Manual scale

Note

We will retire Azure HDInsight on AKS on January 31, 2025. Before January 31, 2025, you will need to migrate your workloads to Microsoft Fabric or an equivalent Azure product to avoid abrupt termination of your workloads. The remaining clusters on your subscription will be stopped and removed from the host.

Only basic support will be available until the retirement date.

Important

This feature is currently in preview. The Supplemental Terms of Use for Microsoft Azure Previews include more legal terms that apply to Azure features that are in beta, in preview, or otherwise not yet released into general availability. For information about this specific preview, see Azure HDInsight on AKS preview information. For questions or feature suggestions, please submit a request on AskHDInsight with the details and follow us for more updates on Azure HDInsight Community.

HDInsight on AKS provides elasticity with options to scale up and scale down the number of cluster nodes. This elasticity works to help increase resource utilization and improve cost efficiency.

Utility to scale clusters

HDInsight on AKS provides the following methods to manually scale clusters:

Utility Description
Azure portal Open your HDInsight on AKS cluster pane, select Cluster size on the left-hand menu, then on the Cluster size pane, type in the number of worker nodes, and select Save
REST API To scale a running HDInsight on AKS cluster using the REST API, make a subsequent POST request on the same resource with the updated count in the compute profile.

You can use the Azure portal to access the “Cluster size” menu in the cluster navigation page. In Cluster size blade, change the “Number of worker nodes,” and save the change to scale up or down the cluster.

Screenshot showing the UI for selecting cluster size and configuring manual scale.

Impact of scaling operation on a cluster

Any scaling operation triggers a restart of the service, which can lead to errors on jobs already running.

When you add nodes to an operational HDInsight on AKS cluster (scale up):

  • Successful scaling operation using manual scale will add worker nodes to the cluster.
  • New jobs can be safely submitted when the scaling process is completed.
  • If the scaling operation fails, the failure leaves your cluster in the "Failed” state.
  • You can expect to experience job failures during the scaling operation as services get restarted.

If you remove nodes (scale down) from an HDInsight on AKS cluster:

  • Pending or running jobs fails when the scaling operation completes. This failure is because of some of the services restarting during the scaling process. The impact of changing the number of cluster nodes varies for each cluster type.

Important

  • To avoid quota errors during scaling operations, please plan for quota in your subscription. In case you have insufficient quota, you can increase quota with this documentation.
  • In case scale down selects a head node, which hosts coordinator/ingress and other services, it will result in downtime.

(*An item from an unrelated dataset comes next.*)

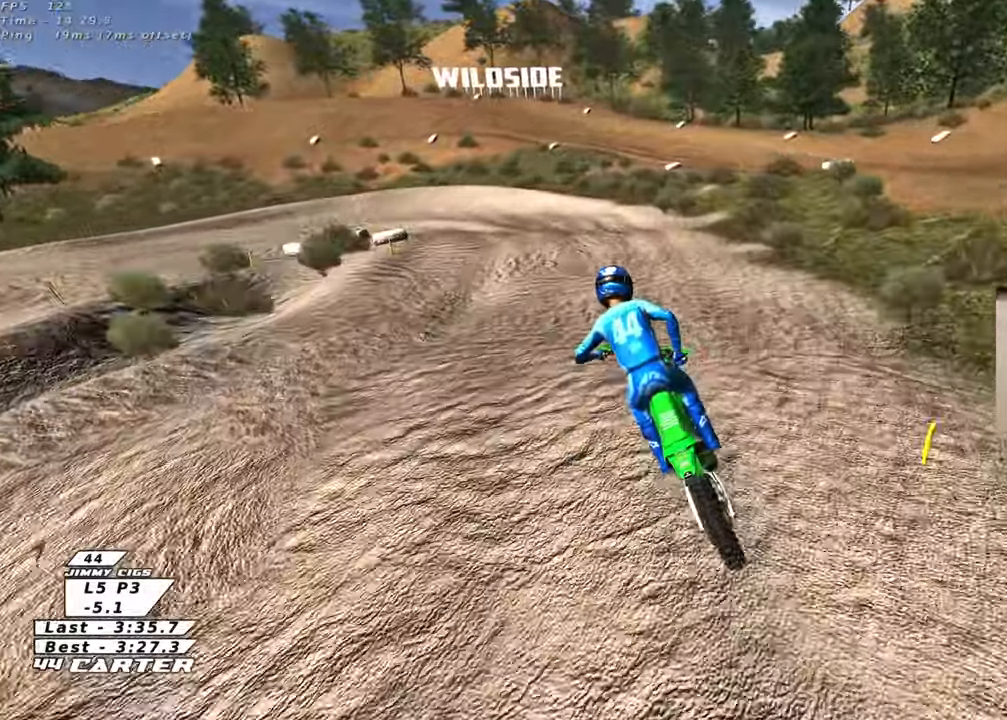
{"buttons": ["X", "L2"], "left_stick": "center", "right_stick": "center", "events": [[67, "X", "down"], [167, "X", "up"], [250, "X", "down"], [350, "X", "up"], [417, "R2", "up"], [433, "X", "down"], [450, "L2", "down"]]}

Frequently Asked Questions

General

Question Answer
What are the minimum nodes that I can add/remove during scale operations? One Node.
How many nodes are supported by HDInsight on AKS cluster? 500 nodes per cluster (in public preview).
How do I manually scale down my cluster? In the ARM request, update computeProfile.count or follow the steps mentioned to scale down using Azure portal.
Can I add custom script actions to a cluster during manual scale? Script actions are applicable for Apache Spark cluster type
How do I get logs for manual scale failures for the cluster nodes? Logs are available in Log analytics module, refer the Azure Monitor Integration.
Is load based or schedule based autoscaling supported? Yes. For more information, see Autoscale.

Trino

Question Answer
Will my Trino service restart after scaling operation? Yes, service restarts during the scaling operation.
Question Answer
What’s the impact of scaling operations on Apache Flink cluster? Any scaling operation is likely to trigger a restart of the service, which causes job failures. New jobs can be submitted when the scaling process is completed. In Apache Flink, scale down triggers job restarts and scale up operation can’t trigger job restarts.

Apache Spark

Question Answer
What’s the impact of scaling operations on Spark cluster? Manual scale down operation may trigger restart of head nodes services.

Note

It is recommended that you manage the quotas set on the subscription prior to scaling operations to avoid quota errors. Before scaling down, please note that for an HDInsight on AKS Trino cluster to be operational, it requires minimum five active nodes.